DataCite Usage Reports API Guide
The DataCite Usage Reports API allows repositories to store data usage metrics. The API requires authentication for most writing endpoints, but all reading endpoints are accessible without credentials. The API is documented in the Usage Reports API Reference.
Authentication
All requests to the Usage Reports API require authentication for writing. For this reason, only traffic via a secure connection (HTTPS) is supported. The DataCite Usage Reports uses JWT authentication.
To start interacting with our DataCite Usage Reports API, you must be a DataCite Member. DataCite will provide you a JSON Web Token (JWT).
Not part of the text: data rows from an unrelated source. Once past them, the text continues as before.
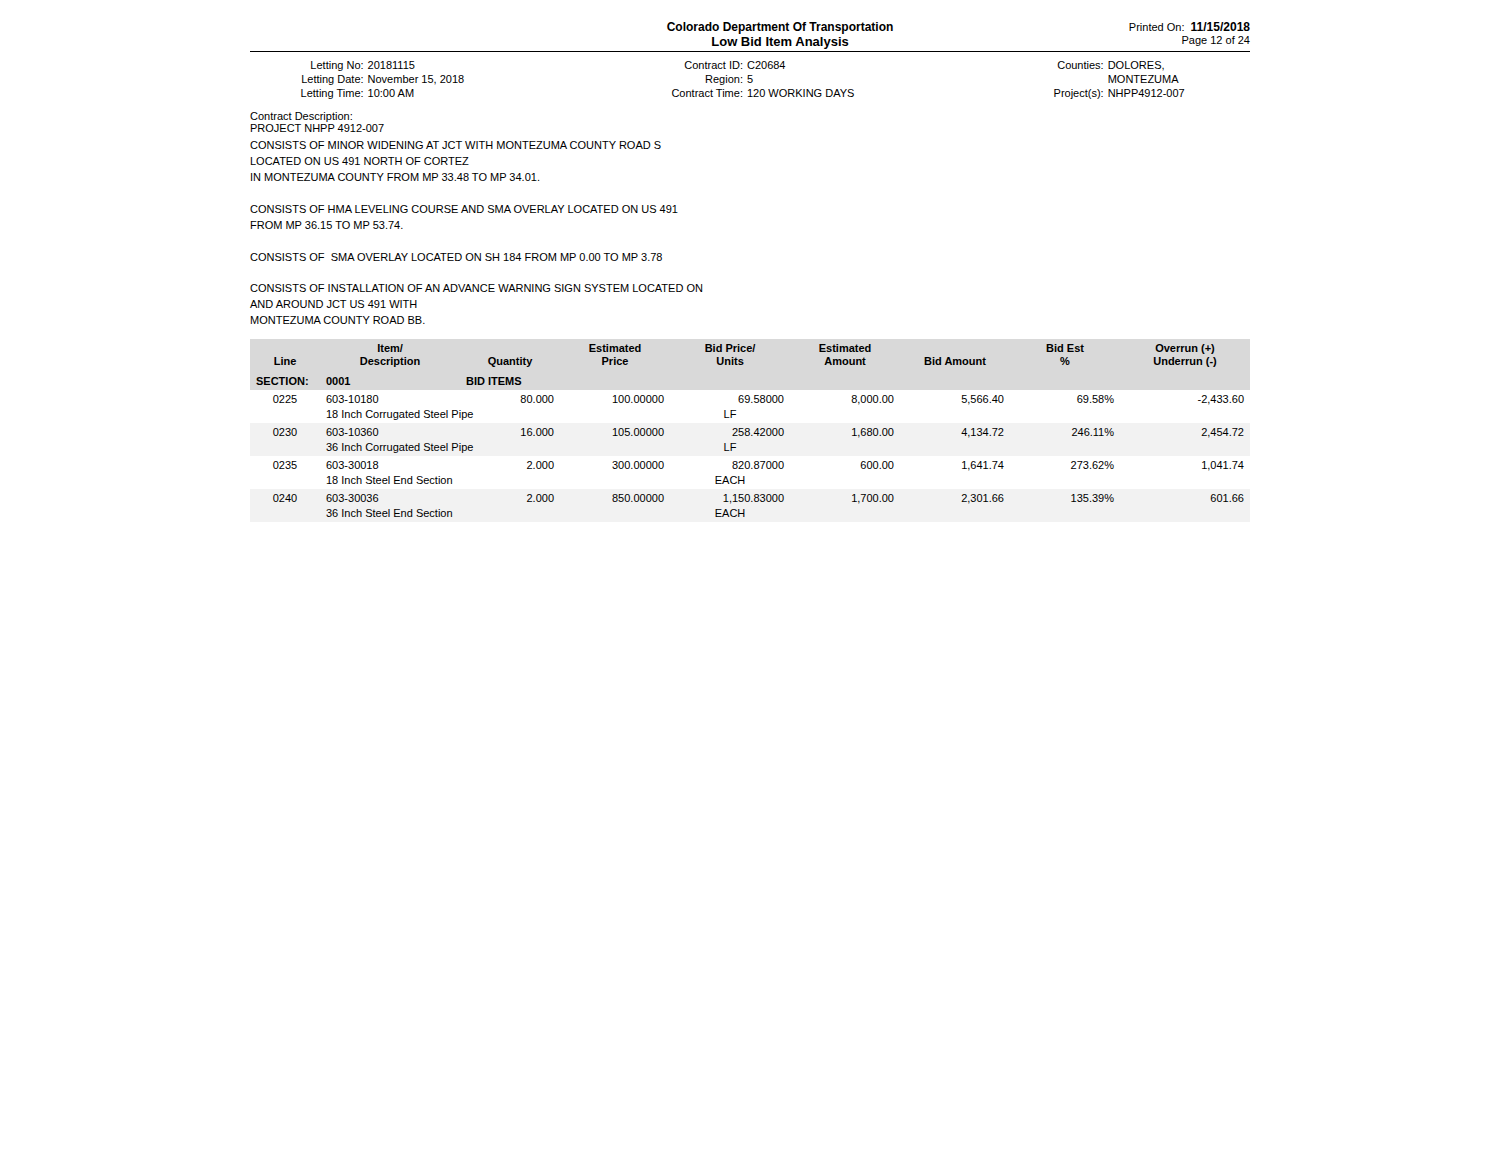| | Colorado Department Of Transportation | Printed On: 11/15/2018 |
| | Low Bid Item Analysis | Page 12 of 24 |
| Letting No: | 20181115 | Contract ID: | C20684 | Counties: | DOLORES, |
| Letting Date: | November 15, 2018 | Region: | 5 | | MONTEZUMA |
| Letting Time: | 10:00 AM | Contract Time: | 120 WORKING DAYS | Project(s): | NHPP4912-007 |
Contract Description:
PROJECT NHPP 4912-007
CONSISTS OF MINOR WIDENING AT JCT WITH MONTEZUMA COUNTY ROAD S
LOCATED ON US 491 NORTH OF CORTEZ
IN MONTEZUMA COUNTY FROM MP 33.48 TO MP 34.01.
CONSISTS OF HMA LEVELING COURSE AND SMA OVERLAY LOCATED ON US 491
FROM MP 36.15 TO MP 53.74.
CONSISTS OF SMA OVERLAY LOCATED ON SH 184 FROM MP 0.00 TO MP 3.78
CONSISTS OF INSTALLATION OF AN ADVANCE WARNING SIGN SYSTEM LOCATED ON
AND AROUND JCT US 491 WITH
MONTEZUMA COUNTY ROAD BB.
| Line | Item/ Description | Quantity | Estimated Price | Bid Price/ Units | Estimated Amount | Bid Amount | Bid Est % | Overrun (+) Underrun (-) |
| --- | --- | --- | --- | --- | --- | --- | --- | --- |
| SECTION: | 0001 | BID ITEMS | | | | | | |
| 0225 | 603-10180 | 80.000 | 100.00000 | 69.58000 | 8,000.00 | 5,566.40 | 69.58% | -2,433.60 |
| | 18 Inch Corrugated Steel Pipe | | LF | | | | |
| 0230 | 603-10360 | 16.000 | 105.00000 | 258.42000 | 1,680.00 | 4,134.72 | 246.11% | 2,454.72 |
| | 36 Inch Corrugated Steel Pipe | | LF | | | | |
| 0235 | 603-30018 | 2.000 | 300.00000 | 820.87000 | 600.00 | 1,641.74 | 273.62% | 1,041.74 |
| | 18 Inch Steel End Section | | EACH | | | | |
| 0240 | 603-30036 | 2.000 | 850.00000 | 1,150.83000 | 1,700.00 | 2,301.66 | 135.39% | 601.66 |
| | 36 Inch Steel End Section | | EACH | | | | |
Please contact [email protected] to obtain a JWT.
JSON Web Tokens will expire one year after the date that they are created
We suggest you request and implement a new token before the previous token expires to maintain continuous access to the Usage Reports API.
Usage
The DataCite Usage Reports API can be used directly by making HTTP requests with packages such as cURL.
JWT needs to be put in quotes
If you are using the command line, remember to put your JWT in quotes.
Fetch Usage Reports
Start by testing our setup. In this guide, the examples we will use would employ the Usage Reports API Production endpoint (i.e., https://api.datacite.org ) We will use the curl command-line tool.
Now, open up a command prompt and enter the following command:
# GET /reports
curl "https://api.datacite.org/reports/"
The response will be a list of all the reports. In this list only the headers of the reports is included. In the next step, we will look at how to see the whole content of each report.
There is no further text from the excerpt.